● **Directions**: Each line containing the string "calendar" should be copied out of the entries.

<<<<

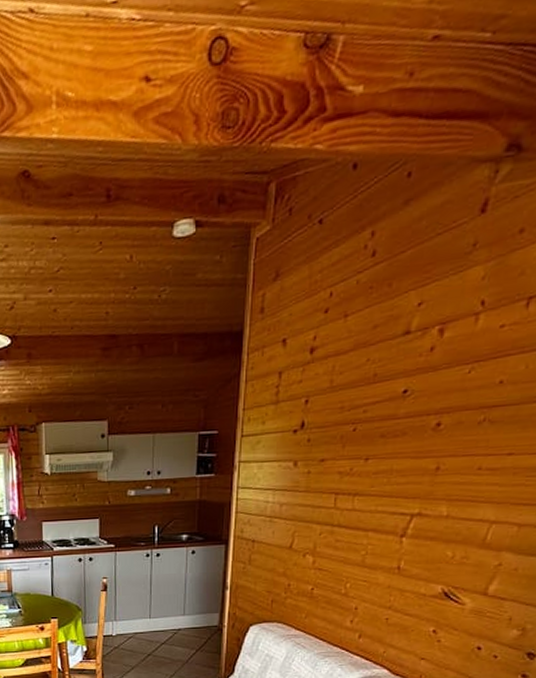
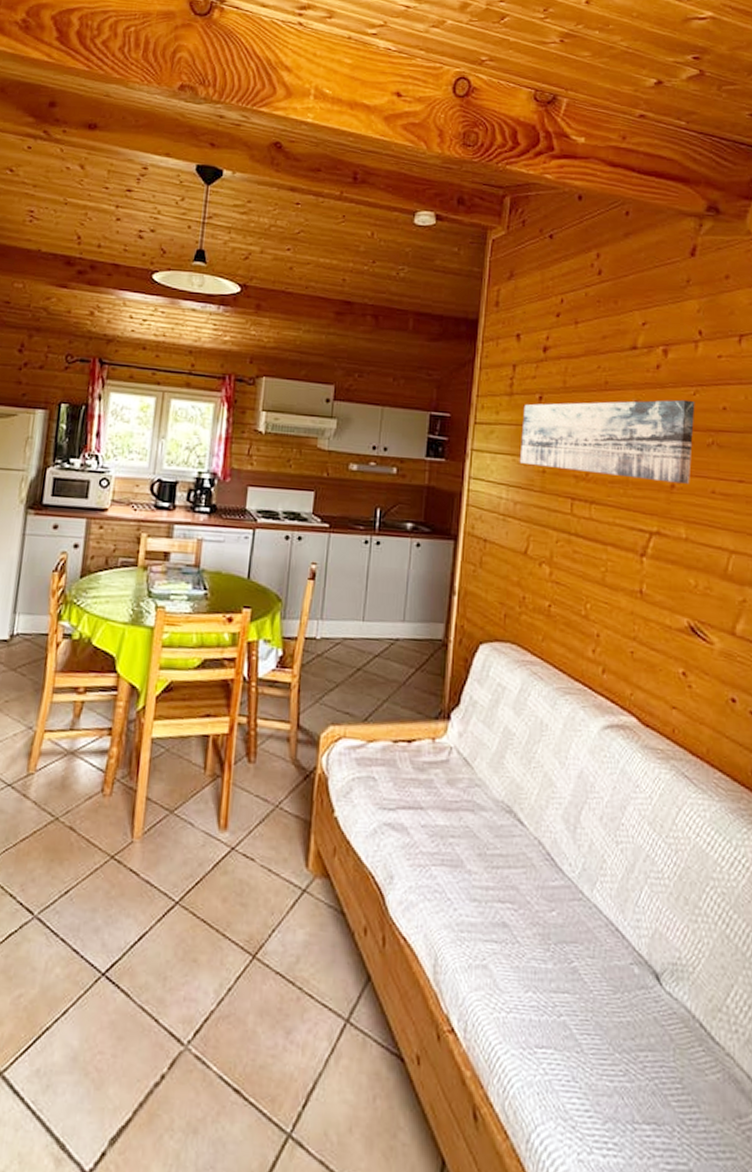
wall art: none [285,379,470,468] -> present [519,399,695,484]

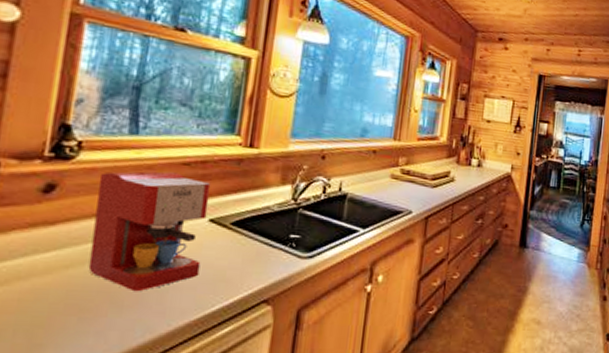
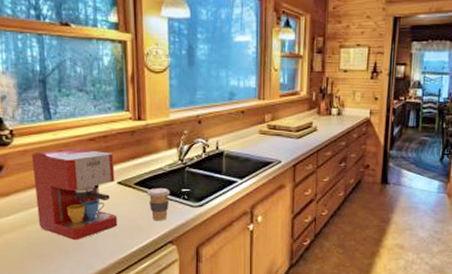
coffee cup: none [244,230,276,272] -> present [147,187,171,220]

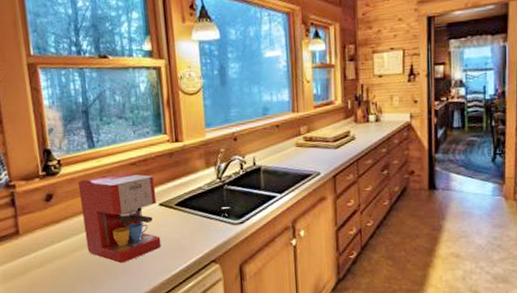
coffee cup: present [147,187,171,220] -> none [187,206,211,240]

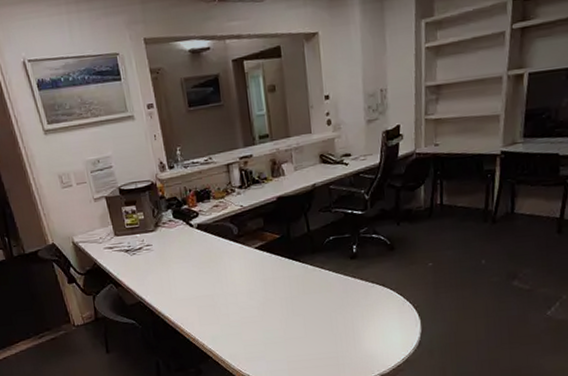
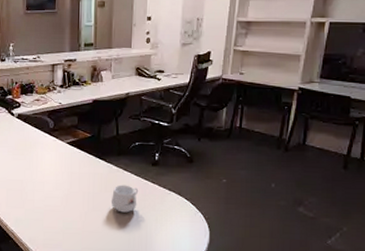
mug: none [311,283,340,314] -> present [111,184,139,213]

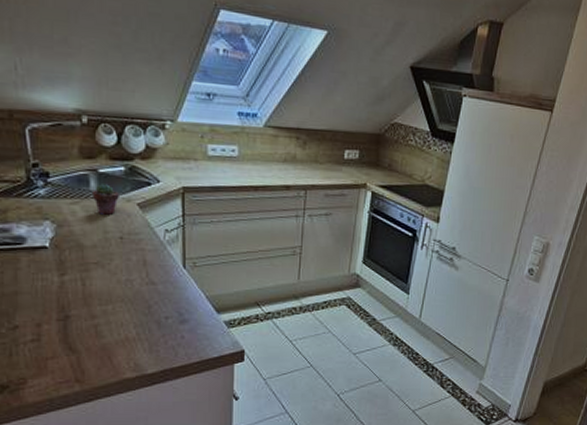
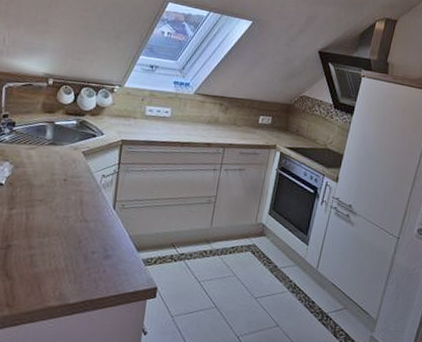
potted succulent: present [93,184,119,215] -> none [47,134,69,160]

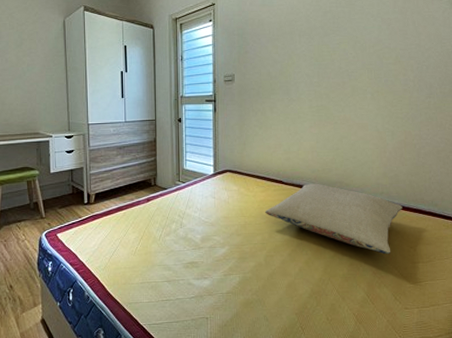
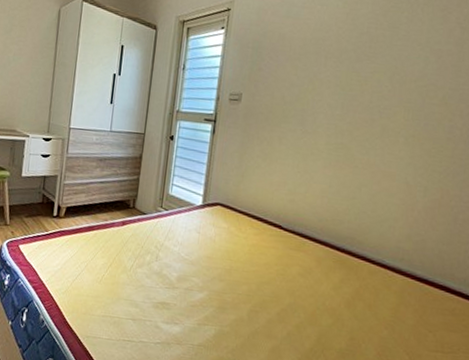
pillow: present [265,183,403,255] -> none [256,233,426,335]

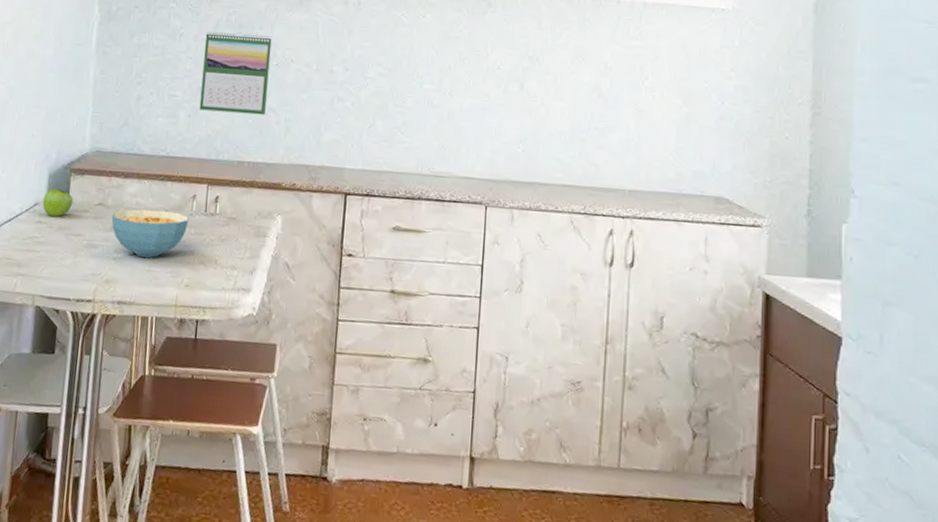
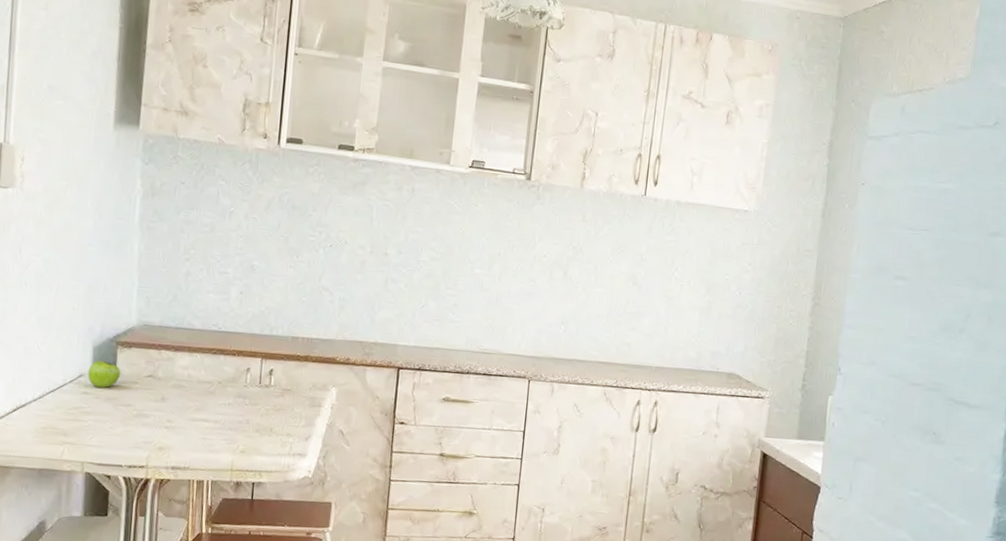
cereal bowl: present [111,209,189,258] -> none [162,381,243,427]
calendar: present [199,31,272,116] -> none [251,210,326,294]

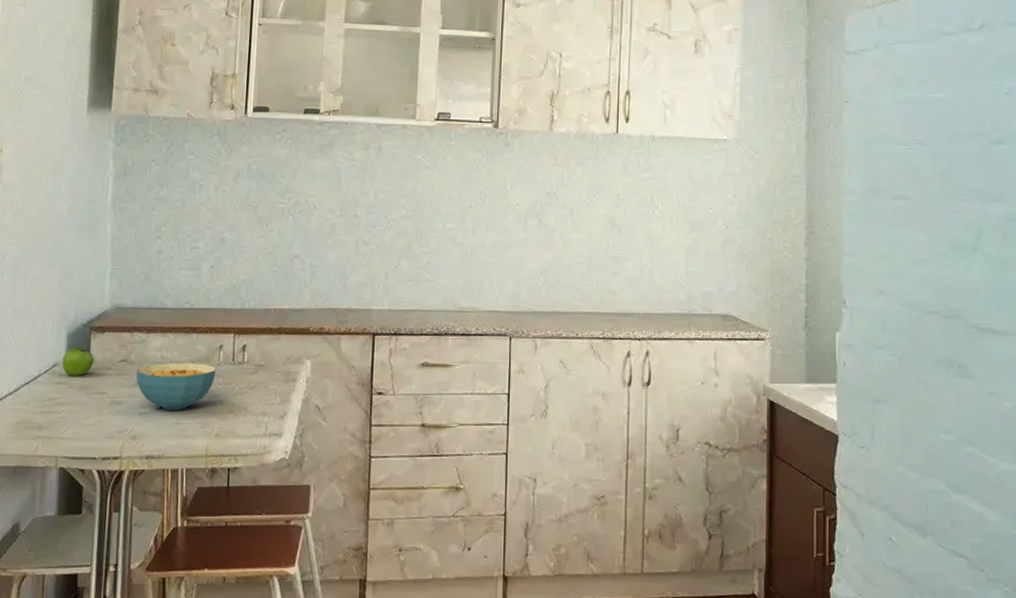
cereal bowl: none [162,381,243,427] -> present [136,362,217,410]

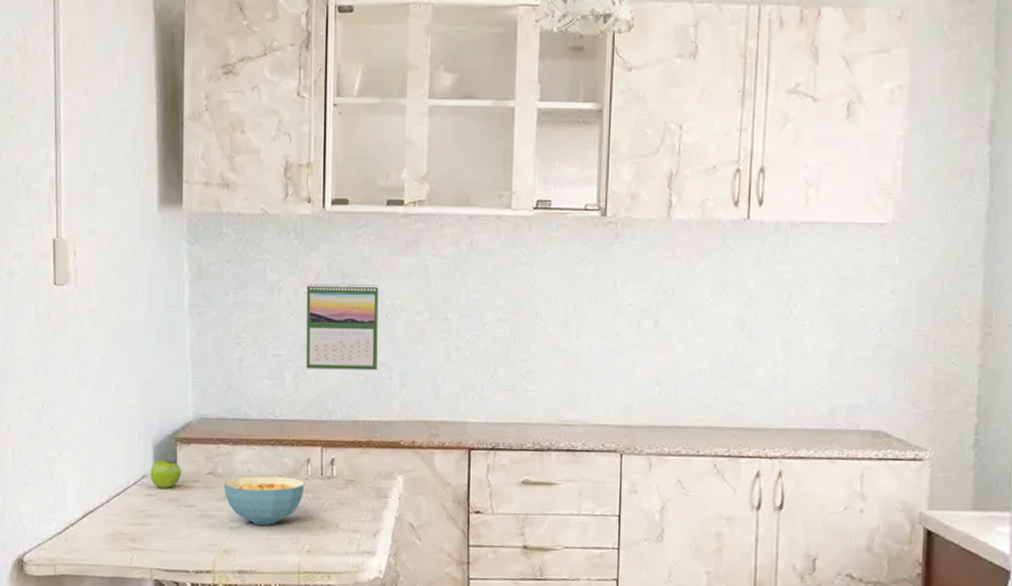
calendar: none [222,181,294,262] -> present [306,282,379,371]

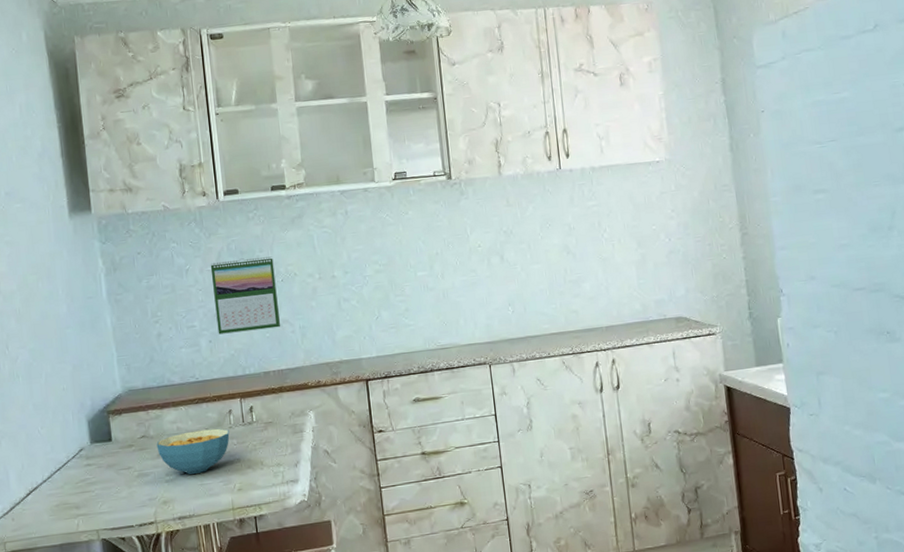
fruit: present [150,459,182,489] -> none [87,431,117,458]

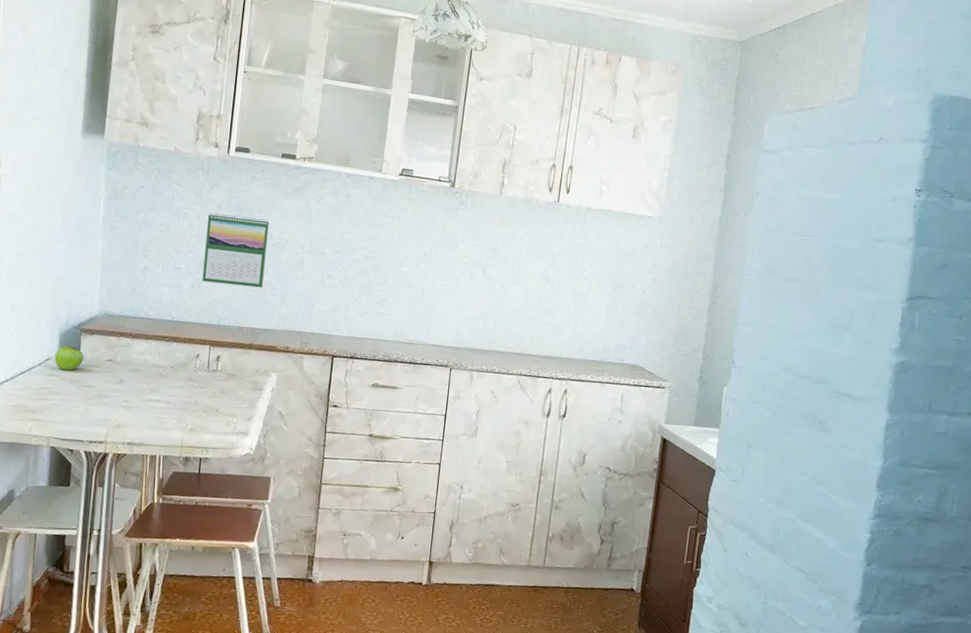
fruit: none [87,431,117,458] -> present [54,345,84,371]
cereal bowl: present [156,428,230,474] -> none [121,365,193,407]

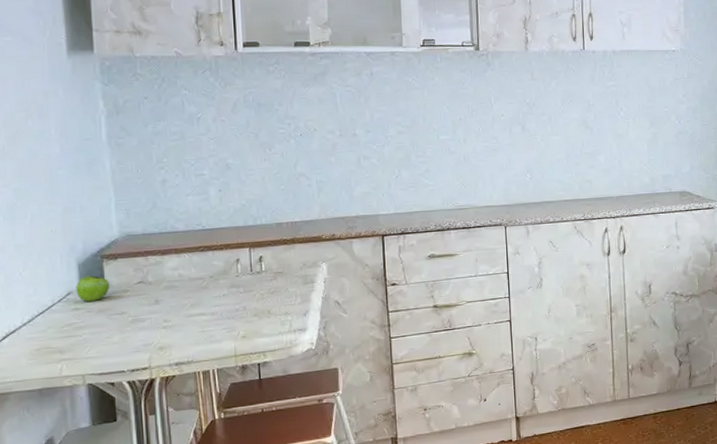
calendar: present [202,212,270,288] -> none [224,111,296,184]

>>>>

● **Finished exercise**:
calendar: present [199,31,272,116] -> none [251,210,326,294]
calendar: none [222,181,294,262] -> present [306,282,379,371]
calendar: present [202,212,270,288] -> none [224,111,296,184]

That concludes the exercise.